Task prompt
Print all the data, keeping every line exactly as it is.

(Information shown)

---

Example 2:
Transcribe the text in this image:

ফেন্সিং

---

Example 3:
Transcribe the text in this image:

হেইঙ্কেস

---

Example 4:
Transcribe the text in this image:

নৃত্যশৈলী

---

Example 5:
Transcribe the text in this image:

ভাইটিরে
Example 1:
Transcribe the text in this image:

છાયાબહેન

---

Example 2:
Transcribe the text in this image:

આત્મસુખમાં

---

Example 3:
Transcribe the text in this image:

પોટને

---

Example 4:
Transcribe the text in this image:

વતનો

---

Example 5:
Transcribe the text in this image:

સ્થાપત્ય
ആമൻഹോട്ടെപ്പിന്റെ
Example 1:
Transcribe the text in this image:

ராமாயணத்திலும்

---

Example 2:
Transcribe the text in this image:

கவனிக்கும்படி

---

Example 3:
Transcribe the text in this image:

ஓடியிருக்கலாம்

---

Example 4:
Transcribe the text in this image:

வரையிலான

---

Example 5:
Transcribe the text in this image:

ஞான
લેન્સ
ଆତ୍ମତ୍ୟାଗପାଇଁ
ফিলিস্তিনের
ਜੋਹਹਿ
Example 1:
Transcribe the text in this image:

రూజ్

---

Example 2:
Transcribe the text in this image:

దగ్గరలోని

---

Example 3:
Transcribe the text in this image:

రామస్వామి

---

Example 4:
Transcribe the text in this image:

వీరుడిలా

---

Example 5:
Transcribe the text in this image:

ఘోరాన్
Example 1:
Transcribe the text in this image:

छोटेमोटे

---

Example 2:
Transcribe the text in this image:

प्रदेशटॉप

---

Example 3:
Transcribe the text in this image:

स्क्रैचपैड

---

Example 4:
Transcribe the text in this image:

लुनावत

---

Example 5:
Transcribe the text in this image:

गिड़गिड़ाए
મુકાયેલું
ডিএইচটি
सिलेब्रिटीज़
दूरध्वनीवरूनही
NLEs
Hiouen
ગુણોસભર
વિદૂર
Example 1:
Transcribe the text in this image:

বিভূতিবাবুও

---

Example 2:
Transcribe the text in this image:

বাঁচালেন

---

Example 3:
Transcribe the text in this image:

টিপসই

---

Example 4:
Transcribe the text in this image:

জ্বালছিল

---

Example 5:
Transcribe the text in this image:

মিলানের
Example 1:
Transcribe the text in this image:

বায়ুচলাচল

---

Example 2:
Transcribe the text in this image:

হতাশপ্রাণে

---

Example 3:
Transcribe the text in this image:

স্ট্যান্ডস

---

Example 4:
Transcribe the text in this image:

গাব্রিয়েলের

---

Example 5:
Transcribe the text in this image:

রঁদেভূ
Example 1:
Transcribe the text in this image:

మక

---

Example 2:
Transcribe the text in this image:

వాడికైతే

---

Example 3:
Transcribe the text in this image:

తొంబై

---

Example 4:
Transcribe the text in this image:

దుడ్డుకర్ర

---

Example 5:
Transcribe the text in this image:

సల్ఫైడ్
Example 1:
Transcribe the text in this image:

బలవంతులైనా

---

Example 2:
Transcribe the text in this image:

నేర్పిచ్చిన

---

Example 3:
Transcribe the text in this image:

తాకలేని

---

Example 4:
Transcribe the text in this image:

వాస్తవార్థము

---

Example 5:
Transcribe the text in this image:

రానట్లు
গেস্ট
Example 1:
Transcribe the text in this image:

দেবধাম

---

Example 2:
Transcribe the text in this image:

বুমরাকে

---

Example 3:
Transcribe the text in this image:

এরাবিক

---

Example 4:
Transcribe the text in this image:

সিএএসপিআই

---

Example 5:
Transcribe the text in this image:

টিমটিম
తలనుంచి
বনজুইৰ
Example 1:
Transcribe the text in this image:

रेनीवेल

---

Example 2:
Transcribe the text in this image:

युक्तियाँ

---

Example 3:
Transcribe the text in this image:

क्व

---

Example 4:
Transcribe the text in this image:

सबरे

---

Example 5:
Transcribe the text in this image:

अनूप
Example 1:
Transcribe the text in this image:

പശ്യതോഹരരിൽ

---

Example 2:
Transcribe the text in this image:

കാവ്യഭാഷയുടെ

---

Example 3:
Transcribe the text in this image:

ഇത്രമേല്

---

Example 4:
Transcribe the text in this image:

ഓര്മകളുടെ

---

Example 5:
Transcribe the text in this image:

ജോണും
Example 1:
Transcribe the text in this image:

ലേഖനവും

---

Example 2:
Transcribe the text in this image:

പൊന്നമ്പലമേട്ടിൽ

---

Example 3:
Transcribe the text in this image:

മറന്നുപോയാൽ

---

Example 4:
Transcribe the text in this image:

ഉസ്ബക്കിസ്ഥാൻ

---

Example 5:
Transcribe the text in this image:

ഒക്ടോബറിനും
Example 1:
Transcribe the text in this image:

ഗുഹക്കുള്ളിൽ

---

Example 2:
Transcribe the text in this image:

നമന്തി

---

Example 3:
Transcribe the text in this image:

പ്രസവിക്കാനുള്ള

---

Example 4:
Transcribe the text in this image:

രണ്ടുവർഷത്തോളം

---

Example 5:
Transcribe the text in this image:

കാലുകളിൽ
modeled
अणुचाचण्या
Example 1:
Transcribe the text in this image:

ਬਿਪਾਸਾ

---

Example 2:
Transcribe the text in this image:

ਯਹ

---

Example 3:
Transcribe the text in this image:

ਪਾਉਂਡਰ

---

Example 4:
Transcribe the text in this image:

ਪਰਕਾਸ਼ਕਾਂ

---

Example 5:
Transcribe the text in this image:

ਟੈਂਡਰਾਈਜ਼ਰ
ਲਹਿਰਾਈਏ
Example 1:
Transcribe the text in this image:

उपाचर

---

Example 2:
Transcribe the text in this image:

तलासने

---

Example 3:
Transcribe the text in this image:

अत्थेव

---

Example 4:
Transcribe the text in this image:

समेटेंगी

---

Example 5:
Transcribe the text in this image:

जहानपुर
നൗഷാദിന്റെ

(End Information shown)

Exercise answer
---

Example 2:
Transcribe the text in this image:

ফেন্সিং

---

Example 3:
Transcribe the text in this image:

হেইঙ্কেস

---

Example 4:
Transcribe the text in this image:

নৃত্যশৈলী

---

Example 5:
Transcribe the text in this image:

ভাইটিরে
Example 1:
Transcribe the text in this image:

છાયાબહેન

---

Example 2:
Transcribe the text in this image:

આત્મસુખમાં

---

Example 3:
Transcribe the text in this image:

પોટને

---

Example 4:
Transcribe the text in this image:

વતનો

---

Example 5:
Transcribe the text in this image:

સ્થાપત્ય
ആമൻഹോട്ടെപ്പിന്റെ
Example 1:
Transcribe the text in this image:

ராமாயணத்திலும்

---

Example 2:
Transcribe the text in this image:

கவனிக்கும்படி

---

Example 3:
Transcribe the text in this image:

ஓடியிருக்கலாம்

---

Example 4:
Transcribe the text in this image:

வரையிலான

---

Example 5:
Transcribe the text in this image:

ஞான
લેન્સ
ଆତ୍ମତ୍ୟାଗପାଇଁ
ফিলিস্তিনের
ਜੋਹਹਿ
Example 1:
Transcribe the text in this image:

రూజ్

---

Example 2:
Transcribe the text in this image:

దగ్గరలోని

---

Example 3:
Transcribe the text in this image:

రామస్వామి

---

Example 4:
Transcribe the text in this image:

వీరుడిలా

---

Example 5:
Transcribe the text in this image:

ఘోరాన్
Example 1:
Transcribe the text in this image:

छोटेमोटे

---

Example 2:
Transcribe the text in this image:

प्रदेशटॉप

---

Example 3:
Transcribe the text in this image:

स्क्रैचपैड

---

Example 4:
Transcribe the text in this image:

लुनावत

---

Example 5:
Transcribe the text in this image:

गिड़गिड़ाए
મુકાયેલું
ডিএইচটি
सिलेब्रिटीज़
दूरध्वनीवरूनही
NLEs
Hiouen
ગુણોસભર
વિદૂર
Example 1:
Transcribe the text in this image:

বিভূতিবাবুও

---

Example 2:
Transcribe the text in this image:

বাঁচালেন

---

Example 3:
Transcribe the text in this image:

টিপসই

---

Example 4:
Transcribe the text in this image:

জ্বালছিল

---

Example 5:
Transcribe the text in this image:

মিলানের
Example 1:
Transcribe the text in this image:

বায়ুচলাচল

---

Example 2:
Transcribe the text in this image:

হতাশপ্রাণে

---

Example 3:
Transcribe the text in this image:

স্ট্যান্ডস

---

Example 4:
Transcribe the text in this image:

গাব্রিয়েলের

---

Example 5:
Transcribe the text in this image:

রঁদেভূ
Example 1:
Transcribe the text in this image:

మక

---

Example 2:
Transcribe the text in this image:

వాడికైతే

---

Example 3:
Transcribe the text in this image:

తొంబై

---

Example 4:
Transcribe the text in this image:

దుడ్డుకర్ర

---

Example 5:
Transcribe the text in this image:

సల్ఫైడ్
Example 1:
Transcribe the text in this image:

బలవంతులైనా

---

Example 2:
Transcribe the text in this image:

నేర్పిచ్చిన

---

Example 3:
Transcribe the text in this image:

తాకలేని

---

Example 4:
Transcribe the text in this image:

వాస్తవార్థము

---

Example 5:
Transcribe the text in this image:

రానట్లు
গেস্ট
Example 1:
Transcribe the text in this image:

দেবধাম

---

Example 2:
Transcribe the text in this image:

বুমরাকে

---

Example 3:
Transcribe the text in this image:

এরাবিক

---

Example 4:
Transcribe the text in this image:

সিএএসপিআই

---

Example 5:
Transcribe the text in this image:

টিমটিম
తలనుంచి
বনজুইৰ
Example 1:
Transcribe the text in this image:

रेनीवेल

---

Example 2:
Transcribe the text in this image:

युक्तियाँ

---

Example 3:
Transcribe the text in this image:

क्व

---

Example 4:
Transcribe the text in this image:

सबरे

---

Example 5:
Transcribe the text in this image:

अनूप
Example 1:
Transcribe the text in this image:

പശ്യതോഹരരിൽ

---

Example 2:
Transcribe the text in this image:

കാവ്യഭാഷയുടെ

---

Example 3:
Transcribe the text in this image:

ഇത്രമേല്

---

Example 4:
Transcribe the text in this image:

ഓര്മകളുടെ

---

Example 5:
Transcribe the text in this image:

ജോണും
Example 1:
Transcribe the text in this image:

ലേഖനവും

---

Example 2:
Transcribe the text in this image:

പൊന്നമ്പലമേട്ടിൽ

---

Example 3:
Transcribe the text in this image:

മറന്നുപോയാൽ

---

Example 4:
Transcribe the text in this image:

ഉസ്ബക്കിസ്ഥാൻ

---

Example 5:
Transcribe the text in this image:

ഒക്ടോബറിനും
Example 1:
Transcribe the text in this image:

ഗുഹക്കുള്ളിൽ

---

Example 2:
Transcribe the text in this image:

നമന്തി

---

Example 3:
Transcribe the text in this image:

പ്രസവിക്കാനുള്ള

---

Example 4:
Transcribe the text in this image:

രണ്ടുവർഷത്തോളം

---

Example 5:
Transcribe the text in this image:

കാലുകളിൽ
modeled
अणुचाचण्या
Example 1:
Transcribe the text in this image:

ਬਿਪਾਸਾ

---

Example 2:
Transcribe the text in this image:

ਯਹ

---

Example 3:
Transcribe the text in this image:

ਪਾਉਂਡਰ

---

Example 4:
Transcribe the text in this image:

ਪਰਕਾਸ਼ਕਾਂ

---

Example 5:
Transcribe the text in this image:

ਟੈਂਡਰਾਈਜ਼ਰ
ਲਹਿਰਾਈਏ
Example 1:
Transcribe the text in this image:

उपाचर

---

Example 2:
Transcribe the text in this image:

तलासने

---

Example 3:
Transcribe the text in this image:

अत्थेव

---

Example 4:
Transcribe the text in this image:

समेटेंगी

---

Example 5:
Transcribe the text in this image:

जहानपुर
നൗഷാദിന്റെ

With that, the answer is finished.